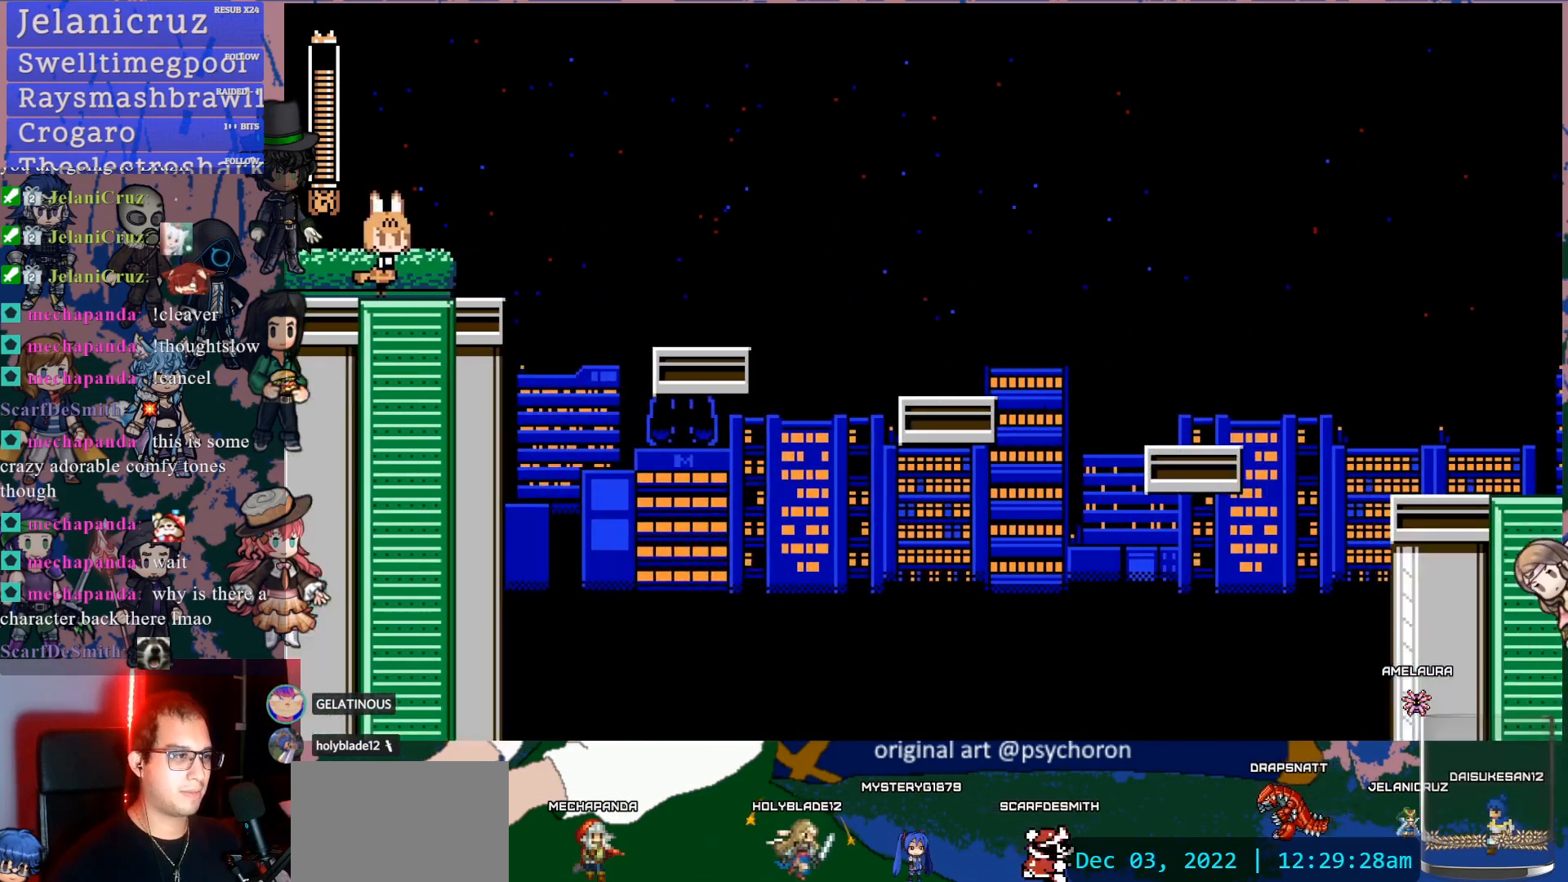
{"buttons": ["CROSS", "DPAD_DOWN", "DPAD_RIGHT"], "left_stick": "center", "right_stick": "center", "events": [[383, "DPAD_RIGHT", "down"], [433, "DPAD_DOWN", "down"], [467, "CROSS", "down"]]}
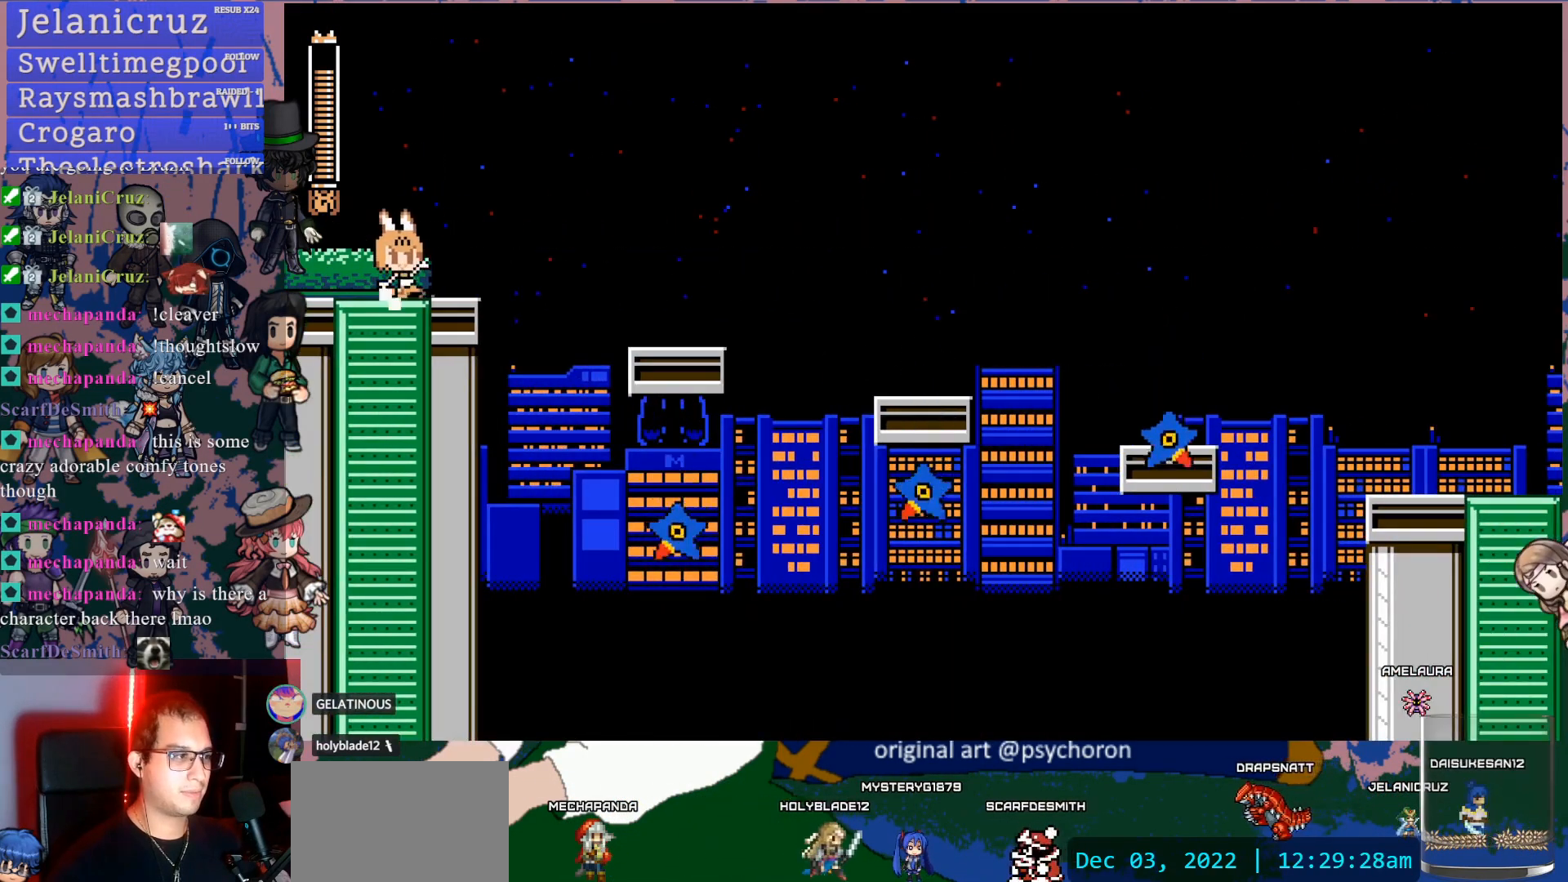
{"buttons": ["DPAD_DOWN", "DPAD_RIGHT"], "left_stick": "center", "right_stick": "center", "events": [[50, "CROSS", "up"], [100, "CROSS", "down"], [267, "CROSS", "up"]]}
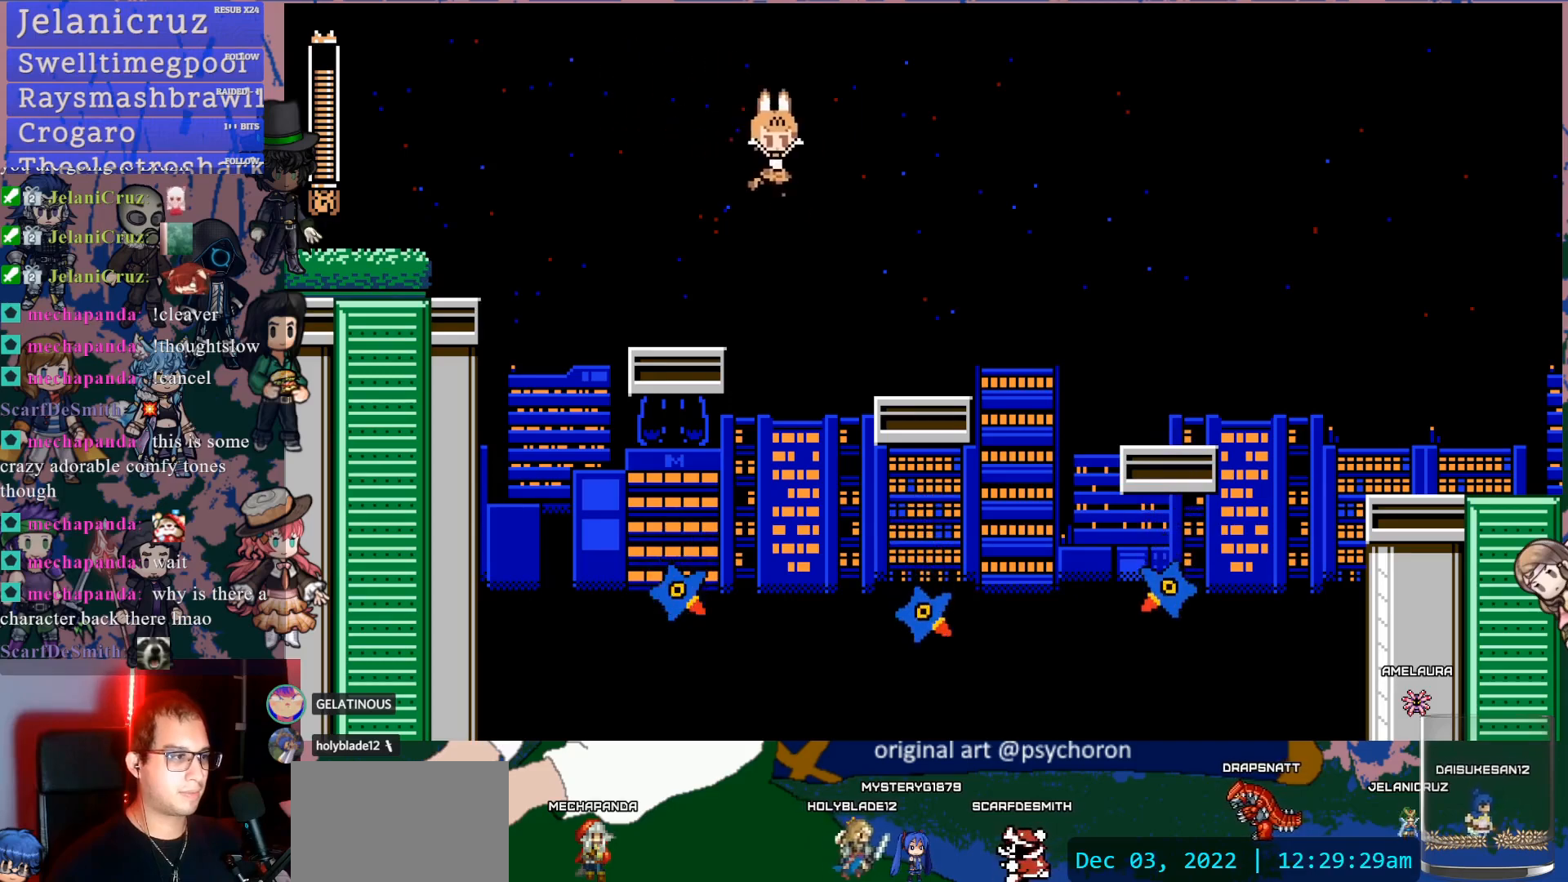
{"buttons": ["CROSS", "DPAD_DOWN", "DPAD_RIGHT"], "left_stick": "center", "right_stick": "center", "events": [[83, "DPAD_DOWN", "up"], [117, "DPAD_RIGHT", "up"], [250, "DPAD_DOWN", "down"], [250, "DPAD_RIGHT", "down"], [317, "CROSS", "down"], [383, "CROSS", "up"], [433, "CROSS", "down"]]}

> _Work instruction_
Set the entire listing down again, exact in every line, without any pictures.

> _Task output_
{"buttons": ["CROSS", "DPAD_DOWN", "DPAD_RIGHT"], "left_stick": "center", "right_stick": "center", "events": [[383, "DPAD_RIGHT", "down"], [433, "DPAD_DOWN", "down"], [467, "CROSS", "down"]]}
{"buttons": ["DPAD_DOWN", "DPAD_RIGHT"], "left_stick": "center", "right_stick": "center", "events": [[50, "CROSS", "up"], [100, "CROSS", "down"], [267, "CROSS", "up"]]}
{"buttons": ["CROSS", "DPAD_DOWN", "DPAD_RIGHT"], "left_stick": "center", "right_stick": "center", "events": [[83, "DPAD_DOWN", "up"], [117, "DPAD_RIGHT", "up"], [250, "DPAD_DOWN", "down"], [250, "DPAD_RIGHT", "down"], [317, "CROSS", "down"], [383, "CROSS", "up"], [433, "CROSS", "down"]]}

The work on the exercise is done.